▶ _PROMPT 1_
According to the passage on factory closures in south China, on what date did Smart Union announce that it was closing three Guangdong Province factories?
▶ _PROMPT 2_
Pick up the passage on factory closures in south China after its final sentence and continue it.

SOURCE PASSAGE START

1. (SBU) Summary: Factory closures, especially those like Smart Union in the toy industry, have become topic one in south China, especially in the Pearl River Delta. Local governments are now scrambling to identify other factories that might be on the verge of shutting down; many of these have been in trouble for months, if not years, and their situation is not directly attributable to the spreading financial crisis. While some top tier firms are expanding, it seems likely that the longer the crisis persists, the worse the impact may be on the PRD. At this point, as elsewhere in country, job loss and the corresponding impact on social stability are being closely watched by the leadership. End summary.
One Week, Four High-Profile Factory Closures
2. (U) Smart Union, a large Hong Kong-listed OEM toy manufacturer announced the closure of three Guangdong Province factories on October 15. Two of the factories were in Zhangmutou County of Dongguan City, a sprawling manufacturing community in the heart of the PRD. The company's other factory was located in Qingyuan, north of Guangzhou. The situation intensified a day later as workers gathered in front of the closed factories and local government offices to demand their unpaid wages. Images of the protesting workers aired on Hong Kong television broadcasts that evening and subsequently on news broadcasts around the world.

SOURCE PASSAGE END
EXTRACTED ENTRIES START

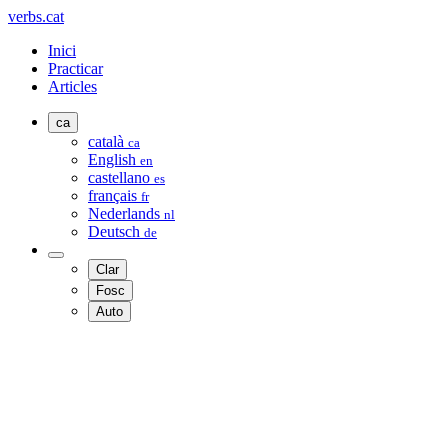
verbs.cat
Inici
Practicar
Articles
ca
català
ca
English
en
castellano
es
français
fr
Nederlands
nl
Deutsch
de
Clar
Fosc
Auto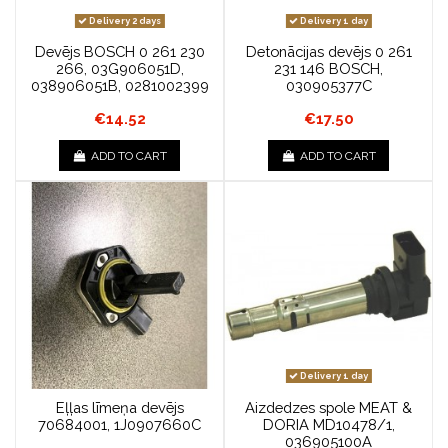
Delivery 2 days
Delivery 1 day
Devējs BOSCH 0 261 230
Detonācijas devējs 0 261
266, 03G906051D,
231 146 BOSCH,
038906051B, 0281002399
030905377C
€14.52
€17.50
ADD TO CART
ADD TO CART
Delivery 1 day
Eļļas līmeņa devējs
Aizdedzes spole MEAT &
70684001, 1J0907660C
DORIA MD10478/1,
036905100A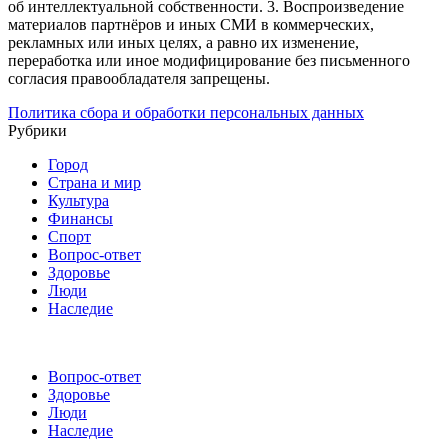
об интеллектуальной собственности.
3. Воспроизведение
материалов партнёров и иных СМИ в коммерческих,
рекламных или иных целях, а равно их изменение,
переработка или иное модифицирование без письменного
согласия правообладателя запрещены.
Политика сбора и обработки персональных данных
Рубрики
Город
Страна и мир
Культура
Финансы
Спорт
Вопрос-ответ
Здоровье
Люди
Наследие
Вопрос-ответ
Здоровье
Люди
Наследие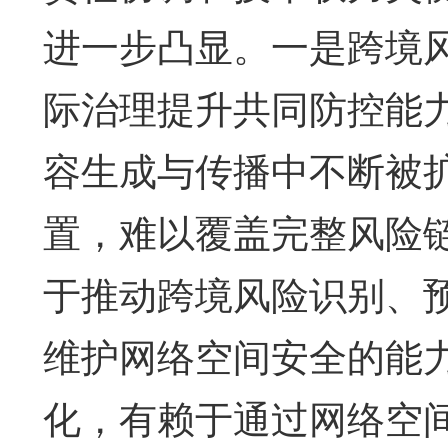
进一步凸显。一是跨境
际治理提升共同防控能
容生成与传播中不断被
置，难以覆盖完整风险
于推动跨境风险识别、
维护网络空间安全的能
化，有赖于通过网络空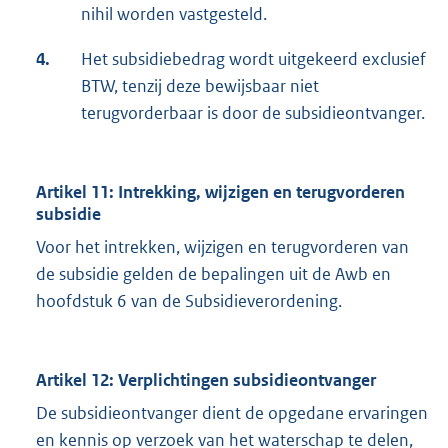
nihil worden vastgesteld.
4.
Het subsidiebedrag wordt uitgekeerd exclusief
BTW, tenzij deze bewijsbaar niet
terugvorderbaar is door de subsidieontvanger.
Artikel 11: Intrekking, wijzigen en terugvorderen
subsidie
Voor het intrekken, wijzigen en terugvorderen van
de subsidie gelden de bepalingen uit de Awb en
hoofdstuk 6 van de Subsidieverordening.
Artikel 12: Verplichtingen subsidieontvanger
De subsidieontvanger dient de opgedane ervaringen
en kennis op verzoek van het waterschap te delen,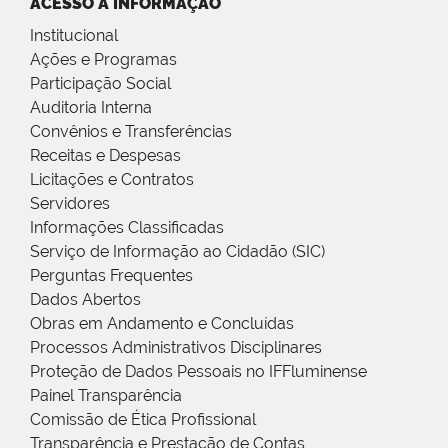
ACESSO À INFORMAÇÃO
Institucional
Ações e Programas
Participação Social
Auditoria Interna
Convênios e Transferências
Receitas e Despesas
Licitações e Contratos
Servidores
Informações Classificadas
Serviço de Informação ao Cidadão (SIC)
Perguntas Frequentes
Dados Abertos
Obras em Andamento e Concluídas
Processos Administrativos Disciplinares
Proteção de Dados Pessoais no IFFluminense
Painel Transparência
Comissão de Ética Profissional
Transparência e Prestação de Contas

EXTRACTED ENTRIES END

▶ _TASK RESULT 1_
October 15

▶ _TASK RESULT 2_
3. (U) In addition to Smart Union, at least four other Hong Kong-listed manufacturing companies have also recently closed their doors and left as many as 8,600 unpaid workers in the last week. More than 1,500 laid-off workers protested outside a Shenzhen factory run by bankrupt small appliance maker BEP International. Another factory, watch maker Peace Mark, closed its doors on more than 500 workers in Longhua; media report that another 600 workers staged two days of sit-ins at an affiliated factory in Xixiang Township of Shenzhen. Managers from each closed factory are reported missing and suppliers to some of the factories are filing lawsuits for delinquent payments and damages.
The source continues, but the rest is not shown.